2024 - 2025
Self-Hosted LLM Inference for Lydia
Deployed vLLM and llama.cpp on on-prem GPU infrastructure behind EC2, NGINX, and Route 53, replacing hosted inference and reducing Lydia serving cost.
Internal Users
7 engineers
Daily Query Volume
400+
Infra Cost Reduction
$2K/month
Inference Cost Control
Normalized internal usage after moving Lydia inference to self-hosted GPU infrastructure.
Self-hosted vLLM and llama.cpp serving reduced hosted GPU spend while keeping Lydia usable for daily engineering workflows.
Goal
Move Lydia's inference path off hosted GPU infrastructure while keeping latency and operational access practical for internal engineering workflows.
Implementation
I deployed a self-hosted inference engine with vLLM and llama.cpp on an on-prem GPU server behind the existing AWS edge path.

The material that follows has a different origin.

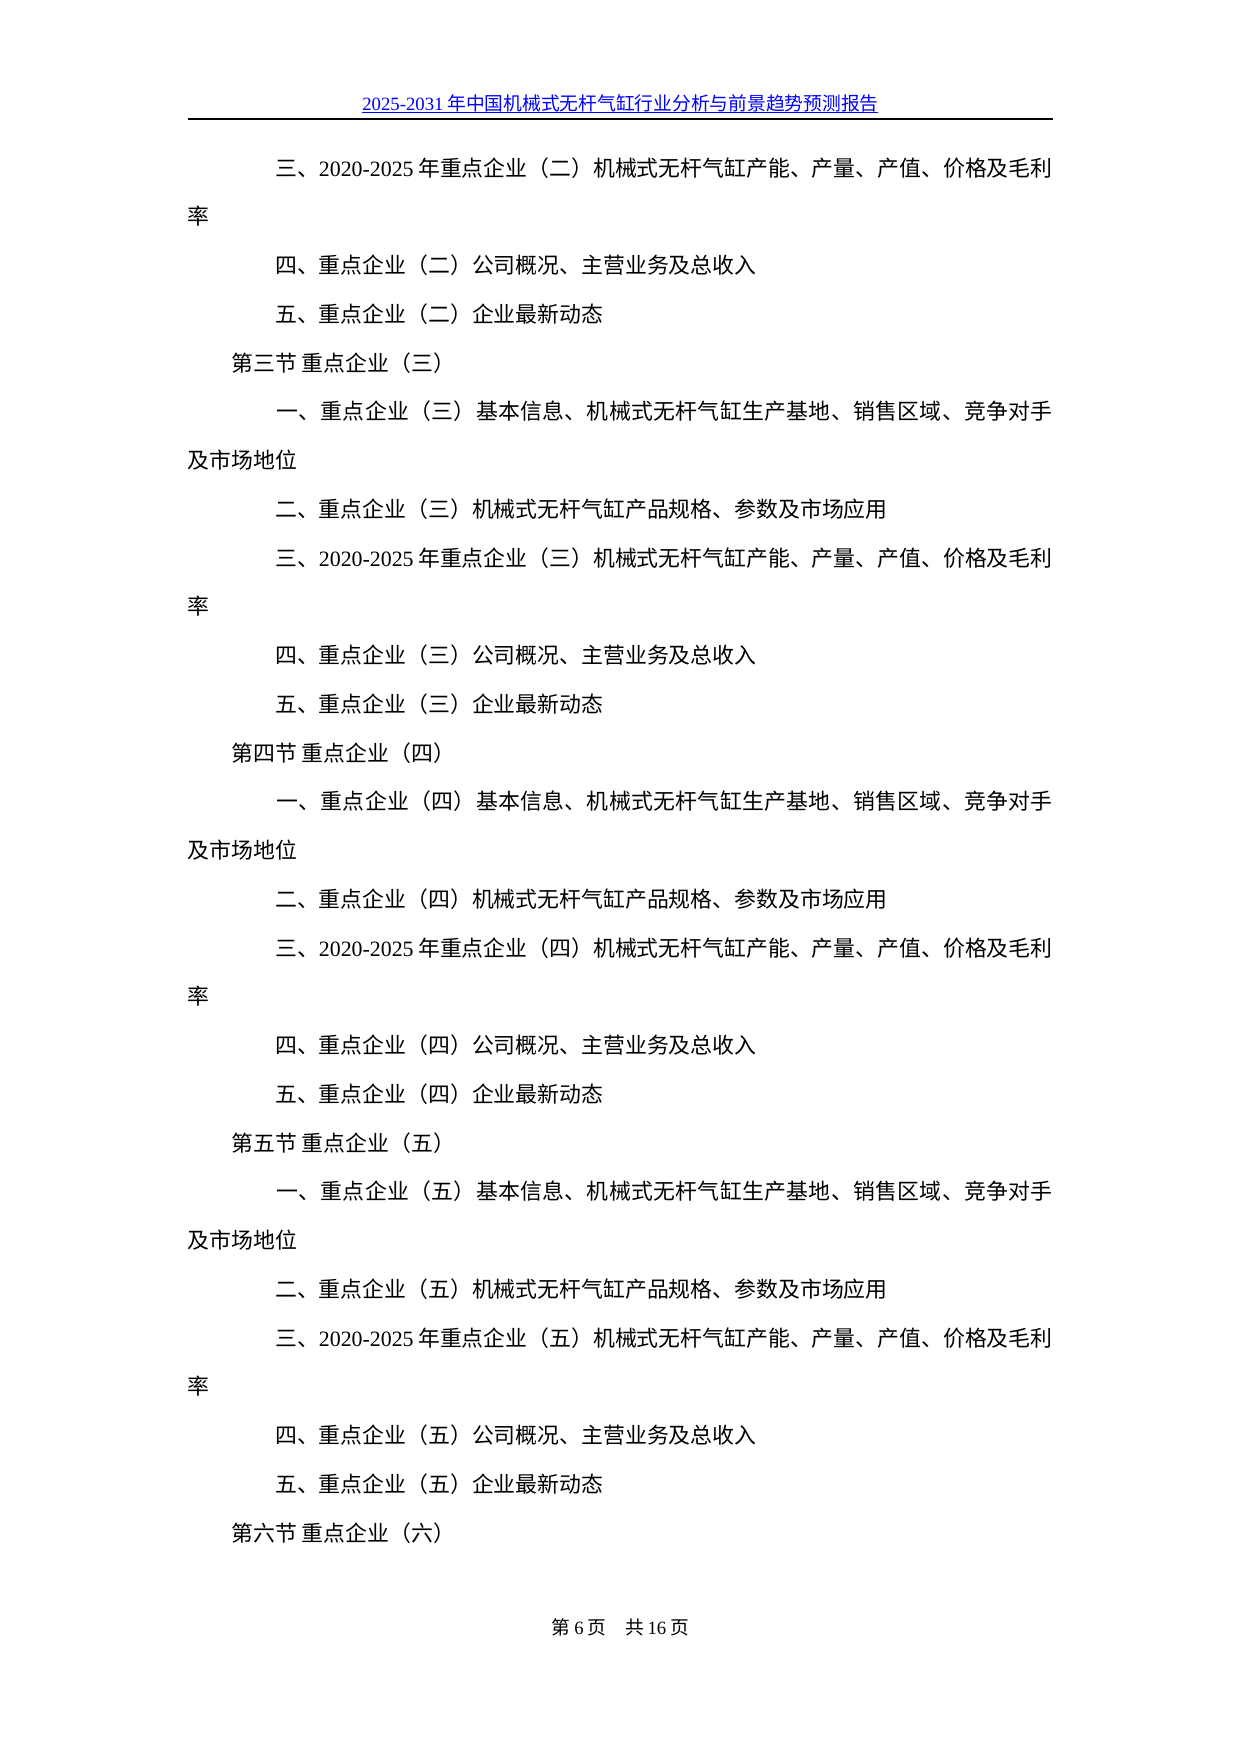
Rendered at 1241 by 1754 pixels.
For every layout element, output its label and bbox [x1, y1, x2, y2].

text [187, 150, 1053, 1548]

- Put EC2, NGINX, and Route 53 in front of the on-prem GPU server for controlled access.
- Supported both high-throughput serving and lighter local model execution paths with vLLM and llama.cpp.

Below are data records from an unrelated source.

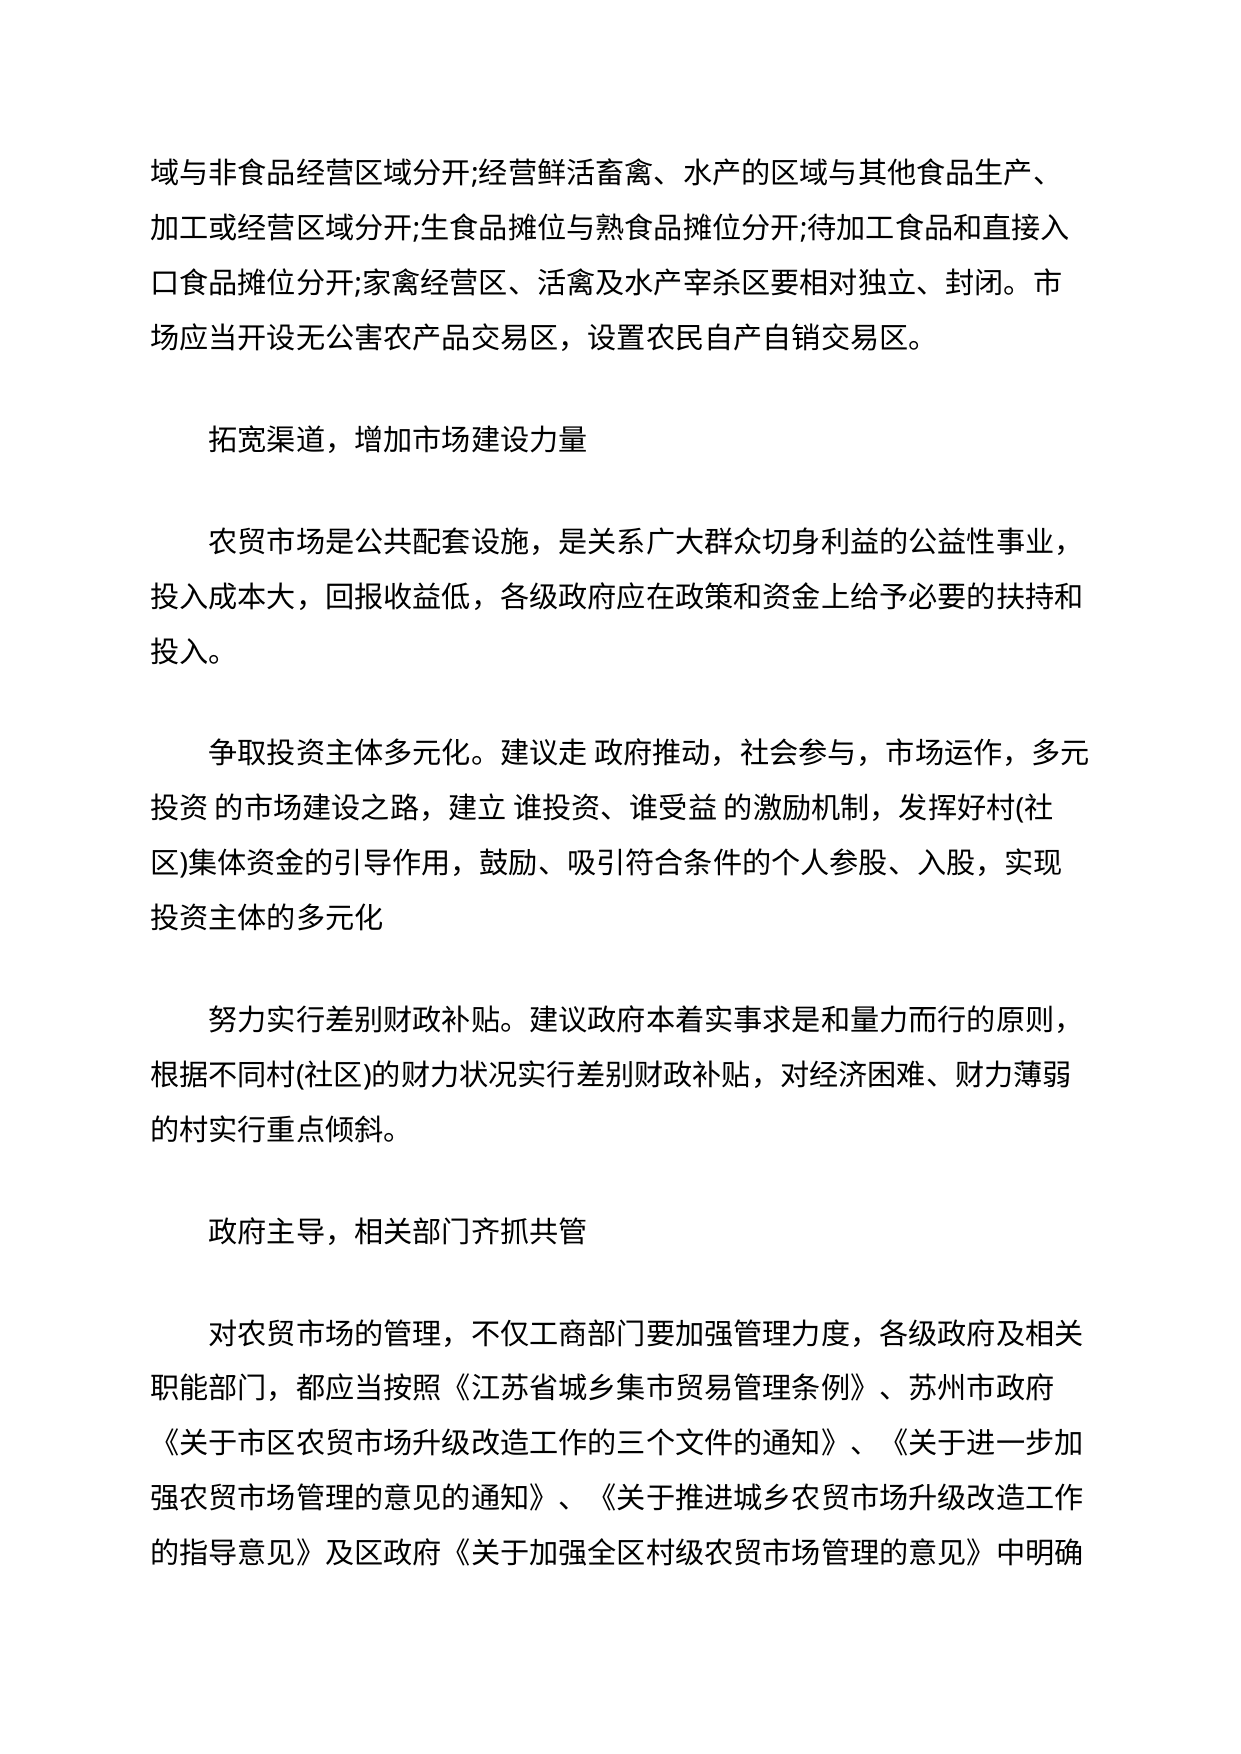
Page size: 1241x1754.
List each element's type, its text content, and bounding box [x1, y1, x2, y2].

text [150, 150, 1090, 357]
text 努力实行差别财政补贴。建议政府本着实事求是和量力而行的原则，根据不同村(社区)的财力状况实行差别财政补贴，对经济困难、财力薄弱的村实行重点倾斜。 [150, 997, 1090, 1149]
text 农贸市场是公共配套设施，是关系广大群众切身利益的公益性事业，投入成本大，回报收益低，各级政府应在政策和资金上给予必要的扶持和投入。 [150, 518, 1090, 671]
text 拓宽渠道，增加市场建设力量 [150, 417, 1090, 459]
text 争取投资主体多元化。建议走 政府推动，社会参与，市场运作，多元投资 的市场建设之路，建立 谁投资、谁受益 的激励机制，发挥好村(社区)集体资金的引导作用，鼓励、吸引符合条件的个人参股、入股，实现投资主体的多元化 [150, 730, 1090, 937]
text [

- Kept the inference runtime separate from Lydia's job-delivery control plane so delivery SLOs and model runtime could be measured independently.
Impact
The stack replaced RunPod, reduced serving cost by about $2K/month, and supported Lydia usage by 7 engineers at 400+ queries/day.
Future Extensions
- Add feedback loops for answer-quality scoring.
- Integrate chart generation for trend-heavy questions.
- Support deeper comparative analytics between driver cohorts.